**TESTO DA ESAMINARE**
Mirko Pizzolato: «Serve programmazione e innovazione per rafforzare le cooperative»
di Matteo ScolariDurante la Settimana Veronese della Finanza 2025, Mirko Pizzolato ha approfondito il ruolo delle cooperative venete nel contesto economico attuale. In collegamento con il tavolo sulle associazioni di categoria e i sindacati, ha illustrato come le cooperative possano affrontare le sfide di incertezza economica, ricambio generazionale e accesso al credito, valorizzando al contempo innovazione e sostenibilità.
Direttore Pizzolato, come sta vivendo il mondo cooperativo in Veneto in questo periodo di incertezza economica?
Apro con una battuta: raramente ho visto le associazioni di categoria dire tutte la stessa cosa, ma purtroppo oggi siamo allineati. Il quadro è complesso: le cooperative, come tutte le imprese, affrontano crisi internazionali, difficoltà di mercato e rincari dei costi. Tuttavia, abbiamo strumenti specifici: stiamo supportando le imprese nell’accesso al credito, stimolando le start-up e accompagnando i processi di innovazione.
Quali sono le criticità più evidenti nel contesto cooperativo?
Una criticità riguarda la crescita delle start-up: in Veneto abbiamo registrato un crollo verticale delle nuove imprese rispetto al passato, nonostante la vocazione imprenditoriale della regione. Senza certezze sul futuro e programmazione, fare impresa diventa difficile. Inoltre, le cooperative sociali operano in un contesto delicato: bilanci regionali limitati e costi elevati rischiano di rendere meno attrattivo il territorio per nuovi investimenti e occupazione.
Quali strumenti avete messo in campo per rispondere a queste sfide?
Abbiamo chiuso recentemente un bando destinato alle start-up, con una quindicina di progetti partecipanti. Stiamo inoltre promuovendo iniziative innovative come le comunità energetiche rinnovabili (CER), che collegano imprese e famiglie per creare economie di scala, ridurre i costi e sostenere lo sviluppo nelle aree a rischio spopolamento. Questi strumenti sono anche una risposta concreta al problema demografico e al calo di attrattività del territorio.

**MATERIALE DI STUDIO**
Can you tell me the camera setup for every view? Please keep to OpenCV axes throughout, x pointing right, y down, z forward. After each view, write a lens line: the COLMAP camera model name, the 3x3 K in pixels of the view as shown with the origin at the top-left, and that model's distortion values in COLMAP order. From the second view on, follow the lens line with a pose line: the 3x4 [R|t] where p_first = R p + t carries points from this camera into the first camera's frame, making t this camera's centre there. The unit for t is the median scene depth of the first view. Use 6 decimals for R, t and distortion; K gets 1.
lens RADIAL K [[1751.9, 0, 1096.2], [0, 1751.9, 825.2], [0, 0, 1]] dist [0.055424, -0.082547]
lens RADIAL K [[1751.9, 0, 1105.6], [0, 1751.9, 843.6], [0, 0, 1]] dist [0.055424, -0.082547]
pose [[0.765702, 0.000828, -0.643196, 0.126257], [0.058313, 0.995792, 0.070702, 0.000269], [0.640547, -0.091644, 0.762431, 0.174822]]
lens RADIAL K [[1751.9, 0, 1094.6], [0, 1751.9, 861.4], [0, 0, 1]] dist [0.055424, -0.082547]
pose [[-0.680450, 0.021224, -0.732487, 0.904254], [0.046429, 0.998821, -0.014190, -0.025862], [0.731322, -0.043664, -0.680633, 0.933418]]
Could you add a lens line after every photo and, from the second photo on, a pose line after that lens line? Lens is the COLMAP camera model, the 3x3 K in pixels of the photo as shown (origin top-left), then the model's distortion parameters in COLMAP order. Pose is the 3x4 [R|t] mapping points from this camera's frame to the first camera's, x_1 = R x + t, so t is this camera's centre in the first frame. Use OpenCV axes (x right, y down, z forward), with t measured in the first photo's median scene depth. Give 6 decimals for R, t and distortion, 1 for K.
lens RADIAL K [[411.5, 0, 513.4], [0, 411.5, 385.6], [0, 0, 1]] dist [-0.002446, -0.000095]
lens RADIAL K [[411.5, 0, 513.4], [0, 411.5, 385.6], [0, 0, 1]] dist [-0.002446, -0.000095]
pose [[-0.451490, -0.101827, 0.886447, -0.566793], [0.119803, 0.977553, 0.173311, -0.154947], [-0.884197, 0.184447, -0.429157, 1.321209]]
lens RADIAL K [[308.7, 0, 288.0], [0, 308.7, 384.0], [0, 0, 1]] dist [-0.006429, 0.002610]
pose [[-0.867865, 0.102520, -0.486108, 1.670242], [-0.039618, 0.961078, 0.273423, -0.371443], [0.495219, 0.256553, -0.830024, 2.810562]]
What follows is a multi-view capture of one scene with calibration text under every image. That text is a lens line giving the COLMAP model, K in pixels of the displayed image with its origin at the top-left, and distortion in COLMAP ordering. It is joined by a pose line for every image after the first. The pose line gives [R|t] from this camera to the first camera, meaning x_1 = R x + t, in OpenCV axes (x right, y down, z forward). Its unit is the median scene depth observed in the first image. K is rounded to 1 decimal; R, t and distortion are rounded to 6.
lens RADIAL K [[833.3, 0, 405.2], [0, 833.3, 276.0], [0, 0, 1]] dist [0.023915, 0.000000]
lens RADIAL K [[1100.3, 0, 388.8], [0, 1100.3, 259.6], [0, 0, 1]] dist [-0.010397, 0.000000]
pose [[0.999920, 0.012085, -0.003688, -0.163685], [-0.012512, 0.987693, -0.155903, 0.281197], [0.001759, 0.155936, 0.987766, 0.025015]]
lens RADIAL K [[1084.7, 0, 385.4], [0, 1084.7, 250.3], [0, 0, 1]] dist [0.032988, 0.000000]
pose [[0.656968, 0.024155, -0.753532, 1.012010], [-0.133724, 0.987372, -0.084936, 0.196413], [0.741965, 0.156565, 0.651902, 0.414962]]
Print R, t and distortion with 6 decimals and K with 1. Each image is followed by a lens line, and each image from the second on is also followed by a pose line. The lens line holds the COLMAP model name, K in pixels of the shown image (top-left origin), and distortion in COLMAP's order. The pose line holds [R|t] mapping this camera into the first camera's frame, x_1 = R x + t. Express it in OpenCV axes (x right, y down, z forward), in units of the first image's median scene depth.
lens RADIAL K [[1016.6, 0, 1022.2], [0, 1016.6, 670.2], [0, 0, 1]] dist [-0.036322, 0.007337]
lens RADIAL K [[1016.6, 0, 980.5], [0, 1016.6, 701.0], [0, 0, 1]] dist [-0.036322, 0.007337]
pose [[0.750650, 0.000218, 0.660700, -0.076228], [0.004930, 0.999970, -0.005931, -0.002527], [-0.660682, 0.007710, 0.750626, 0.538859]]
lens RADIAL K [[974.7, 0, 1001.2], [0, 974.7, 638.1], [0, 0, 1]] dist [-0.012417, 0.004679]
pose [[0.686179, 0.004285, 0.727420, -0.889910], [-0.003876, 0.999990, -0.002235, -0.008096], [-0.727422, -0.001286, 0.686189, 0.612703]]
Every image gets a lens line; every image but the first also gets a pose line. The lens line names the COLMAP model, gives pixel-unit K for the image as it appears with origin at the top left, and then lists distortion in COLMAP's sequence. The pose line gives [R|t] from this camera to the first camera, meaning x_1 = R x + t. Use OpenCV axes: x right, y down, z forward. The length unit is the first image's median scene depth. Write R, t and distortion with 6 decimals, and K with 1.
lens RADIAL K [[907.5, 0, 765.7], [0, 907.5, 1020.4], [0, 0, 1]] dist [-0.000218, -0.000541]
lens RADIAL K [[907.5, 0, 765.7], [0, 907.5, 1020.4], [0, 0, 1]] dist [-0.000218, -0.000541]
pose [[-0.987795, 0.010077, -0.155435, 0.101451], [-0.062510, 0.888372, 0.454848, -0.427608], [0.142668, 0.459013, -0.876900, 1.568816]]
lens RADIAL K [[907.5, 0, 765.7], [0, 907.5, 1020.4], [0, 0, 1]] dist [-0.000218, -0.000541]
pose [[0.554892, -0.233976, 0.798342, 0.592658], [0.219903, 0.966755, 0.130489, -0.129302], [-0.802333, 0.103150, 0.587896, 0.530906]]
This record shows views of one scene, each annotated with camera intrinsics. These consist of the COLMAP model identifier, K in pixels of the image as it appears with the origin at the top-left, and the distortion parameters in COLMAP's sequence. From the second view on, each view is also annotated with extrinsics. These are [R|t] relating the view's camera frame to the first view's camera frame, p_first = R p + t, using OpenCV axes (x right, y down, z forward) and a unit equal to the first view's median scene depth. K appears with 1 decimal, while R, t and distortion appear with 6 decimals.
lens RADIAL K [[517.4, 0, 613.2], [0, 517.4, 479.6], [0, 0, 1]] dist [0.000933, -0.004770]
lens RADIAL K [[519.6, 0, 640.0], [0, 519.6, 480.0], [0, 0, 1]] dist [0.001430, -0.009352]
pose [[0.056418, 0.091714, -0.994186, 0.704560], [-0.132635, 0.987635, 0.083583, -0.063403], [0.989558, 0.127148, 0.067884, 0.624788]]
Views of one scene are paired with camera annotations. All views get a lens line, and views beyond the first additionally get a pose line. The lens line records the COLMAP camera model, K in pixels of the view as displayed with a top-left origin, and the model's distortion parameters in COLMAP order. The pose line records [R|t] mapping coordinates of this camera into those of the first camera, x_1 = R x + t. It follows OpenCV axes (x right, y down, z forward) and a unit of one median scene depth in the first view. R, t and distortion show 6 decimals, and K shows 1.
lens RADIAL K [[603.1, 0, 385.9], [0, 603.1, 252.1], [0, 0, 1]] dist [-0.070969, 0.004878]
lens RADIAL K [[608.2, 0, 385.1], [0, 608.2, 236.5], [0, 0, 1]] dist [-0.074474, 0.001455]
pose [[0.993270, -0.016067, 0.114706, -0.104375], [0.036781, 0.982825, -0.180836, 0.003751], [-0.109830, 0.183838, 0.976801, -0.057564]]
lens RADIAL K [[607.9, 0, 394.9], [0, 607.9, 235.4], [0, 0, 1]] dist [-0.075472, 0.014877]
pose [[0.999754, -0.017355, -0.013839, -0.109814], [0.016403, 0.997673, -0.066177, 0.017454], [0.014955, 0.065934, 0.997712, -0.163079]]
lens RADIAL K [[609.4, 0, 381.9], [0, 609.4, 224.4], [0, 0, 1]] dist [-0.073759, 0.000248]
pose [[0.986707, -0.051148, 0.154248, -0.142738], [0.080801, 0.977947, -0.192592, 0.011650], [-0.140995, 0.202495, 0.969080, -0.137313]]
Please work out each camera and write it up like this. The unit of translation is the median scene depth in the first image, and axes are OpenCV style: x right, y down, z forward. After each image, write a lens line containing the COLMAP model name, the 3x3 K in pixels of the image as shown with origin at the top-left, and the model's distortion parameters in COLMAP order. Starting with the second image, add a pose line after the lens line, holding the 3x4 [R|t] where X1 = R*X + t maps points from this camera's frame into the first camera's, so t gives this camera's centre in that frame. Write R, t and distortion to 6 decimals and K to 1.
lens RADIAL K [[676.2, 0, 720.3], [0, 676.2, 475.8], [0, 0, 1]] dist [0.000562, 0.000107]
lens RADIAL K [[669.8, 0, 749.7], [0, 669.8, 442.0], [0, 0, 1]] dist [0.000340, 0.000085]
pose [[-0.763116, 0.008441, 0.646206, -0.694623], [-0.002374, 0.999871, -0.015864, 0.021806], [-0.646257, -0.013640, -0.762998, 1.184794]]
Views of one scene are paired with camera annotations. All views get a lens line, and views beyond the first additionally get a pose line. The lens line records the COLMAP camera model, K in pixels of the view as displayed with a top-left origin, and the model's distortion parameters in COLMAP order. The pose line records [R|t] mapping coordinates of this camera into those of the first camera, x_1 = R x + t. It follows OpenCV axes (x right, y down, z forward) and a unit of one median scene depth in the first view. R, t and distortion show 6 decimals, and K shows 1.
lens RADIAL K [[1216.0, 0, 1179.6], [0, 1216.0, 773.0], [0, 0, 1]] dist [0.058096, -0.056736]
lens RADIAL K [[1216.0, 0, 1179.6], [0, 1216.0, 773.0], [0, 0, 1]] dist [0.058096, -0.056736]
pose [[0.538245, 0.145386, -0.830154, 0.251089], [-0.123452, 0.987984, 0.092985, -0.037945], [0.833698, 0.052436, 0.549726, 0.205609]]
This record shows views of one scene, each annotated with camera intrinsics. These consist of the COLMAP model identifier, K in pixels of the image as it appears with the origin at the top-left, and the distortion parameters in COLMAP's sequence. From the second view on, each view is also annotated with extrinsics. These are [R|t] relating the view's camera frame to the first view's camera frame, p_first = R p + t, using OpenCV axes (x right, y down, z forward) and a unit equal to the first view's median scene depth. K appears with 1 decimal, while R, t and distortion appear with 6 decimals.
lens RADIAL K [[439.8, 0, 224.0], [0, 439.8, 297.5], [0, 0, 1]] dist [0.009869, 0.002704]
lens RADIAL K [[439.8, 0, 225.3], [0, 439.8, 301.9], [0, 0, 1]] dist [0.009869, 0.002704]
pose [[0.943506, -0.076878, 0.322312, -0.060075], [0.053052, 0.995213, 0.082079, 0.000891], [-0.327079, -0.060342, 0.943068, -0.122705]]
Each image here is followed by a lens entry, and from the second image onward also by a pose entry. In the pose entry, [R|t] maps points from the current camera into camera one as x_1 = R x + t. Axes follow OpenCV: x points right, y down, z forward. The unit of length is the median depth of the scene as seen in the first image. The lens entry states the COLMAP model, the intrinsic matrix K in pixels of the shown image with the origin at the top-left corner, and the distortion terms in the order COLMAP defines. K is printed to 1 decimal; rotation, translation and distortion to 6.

**IL TUO COMPITO**
Ricopia parola per parola il tratto dell'intervista sulle cooperative venete che va da "Quali strumenti avete" fino a "attrattività del territorio." incluso.

**RISPOSTA**
Quali strumenti avete messo in campo per rispondere a queste sfide?
Abbiamo chiuso recentemente un bando destinato alle start-up, con una quindicina di progetti partecipanti. Stiamo inoltre promuovendo iniziative innovative come le comunità energetiche rinnovabili (CER), che collegano imprese e famiglie per creare economie di scala, ridurre i costi e sostenere lo sviluppo nelle aree a rischio spopolamento. Questi strumenti sono anche una risposta concreta al problema demografico e al calo di attrattività del territorio.